The operational risks begin with data quality. When data is missing, inconsistent or outdated, AI can produce misleading recommendations. To minimize that possibility, establish rigorous data governance protocols and automatic validation routines to ensure that data remains accurate and comprehensive.
The second operational risk relates to trust. Users may hesitate to rely on AI outputs if those outputs seem to come from a black box. Ideally, companies should build transparency by using explainable models and interfaces that not only show outcomes, but also demonstrate how the AI reached those outcomes and provide clear provenance for data sources.
The third operational risk relates to security and privacy. Without the right guardrails, AI could enable data breeches or misuse sensitive operational data. For protection, enforce role-based access, encrypt data in motion and at rest, and implement audit trails.
Finally, it’s worth emphasizing that AI, like any technology, needs to be adopted for it to have any value. Unless teams receive appropriate training, adoption may stall. Even with it, it’s important to invest in change management and offer user-friendly interfaces tailored to field operations.
The four operational risks outlined above come alongside a technical risk that almost anyone who has played around with older, consumer-oriented AI models will recognize: Hallucinations, or situations where the AI generates plausible but incorrect content. Retrieval augmented generation frameworks can minimize hallucinations by mandating that AI fetches information from verified databases or document repositories before generating a response.

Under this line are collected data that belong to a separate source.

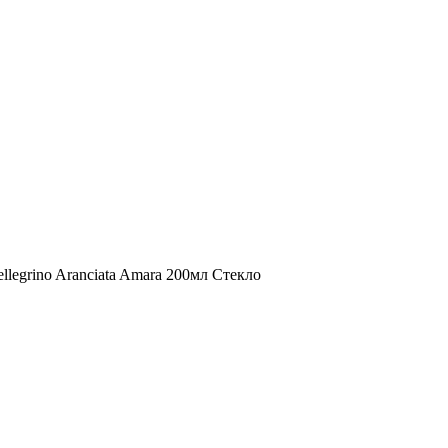
legrino Aranciata Amara 200мл Стекло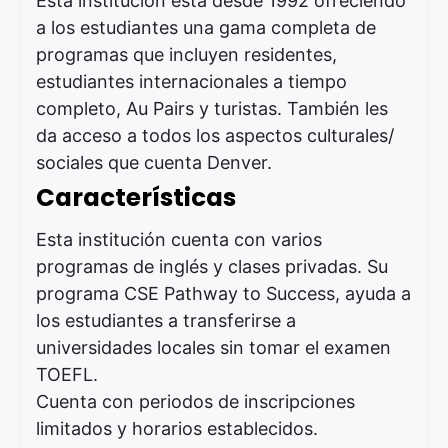
Esta institución está desde 1992 ofreciendo
a los estudiantes una gama completa de
programas que incluyen residentes,
estudiantes internacionales a tiempo
completo, Au Pairs y turistas. También les
da acceso a todos los aspectos culturales/
sociales que cuenta Denver.
Características
Esta institución cuenta con varios
programas de inglés y clases privadas. Su
programa CSE Pathway to Success, ayuda a
los estudiantes a transferirse a
universidades locales sin tomar el examen
TOEFL.
Cuenta con periodos de inscripciones
limitados y horarios establecidos.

The idea is to ground outputs in trusted documents and databases.
As AI adoption grows, cost can become a concern. Despite their creators’ optimization efforts, foundation models can be expensive to run. To control costs, companies should monitor usage, set thresholds and choose right-sized models for tasks.

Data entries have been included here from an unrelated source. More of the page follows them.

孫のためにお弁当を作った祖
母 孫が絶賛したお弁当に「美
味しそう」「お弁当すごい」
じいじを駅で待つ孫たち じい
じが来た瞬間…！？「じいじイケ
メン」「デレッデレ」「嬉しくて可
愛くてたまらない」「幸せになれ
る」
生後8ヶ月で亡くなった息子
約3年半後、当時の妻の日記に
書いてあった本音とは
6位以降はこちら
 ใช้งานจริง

Managing these risks takes care, but the reward justifies the effort. Generative AI and agentic AI are not just tech trends—they’re transformative tools for upstream production teams. By pairing human expertise with machine efficiency, companies can unlock a new way of working where engineers do more engineering and less administration. Where decisions come faster. And where every well, every sensor and every workover plan is part of a continuous, intelligent loop.

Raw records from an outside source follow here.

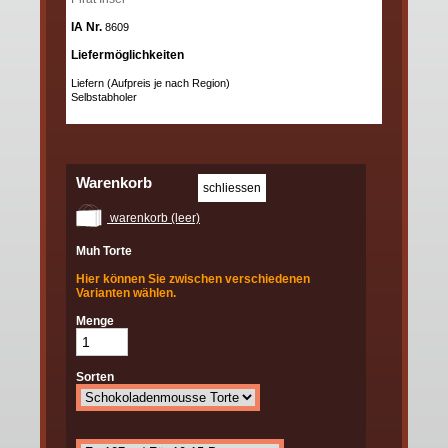
IA Nr.
8609
Liefermöglichkeiten
Liefern (Aufpreis je nach Region)
Selbstabholer
Warenkorb
warenkorb (leer)
Muh Torte
Hier können Sie zwischen verschiedenen
Varianten wählen.
Menge
Sorten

Start small. Think big. And most importantly, design AI that fits into the life of the field engineer—not the other way around.
Editor’s Note: The views expressed in this article are the author’s and do not necessarily reflect those of Amazon Web Services Inc. or its affiliates.

SHANKAR NARAYANAN leads technology partnership sales at Amazon Web Services, specializing in asset performance management and process control solutions. With more than 15 years of experience in the energy industry, Narayanan has spearheaded numerous digital transformation initiatives, driving efficiency and productivity for Fortune 500 energy companies. He has held multiple leadership positions at Baker Hughes and General Electric. Before joining AWS, he led global partnerships and sales for Bently Nevada, a Baker Hughes business that helps companies monitor, maintain and optimize assets.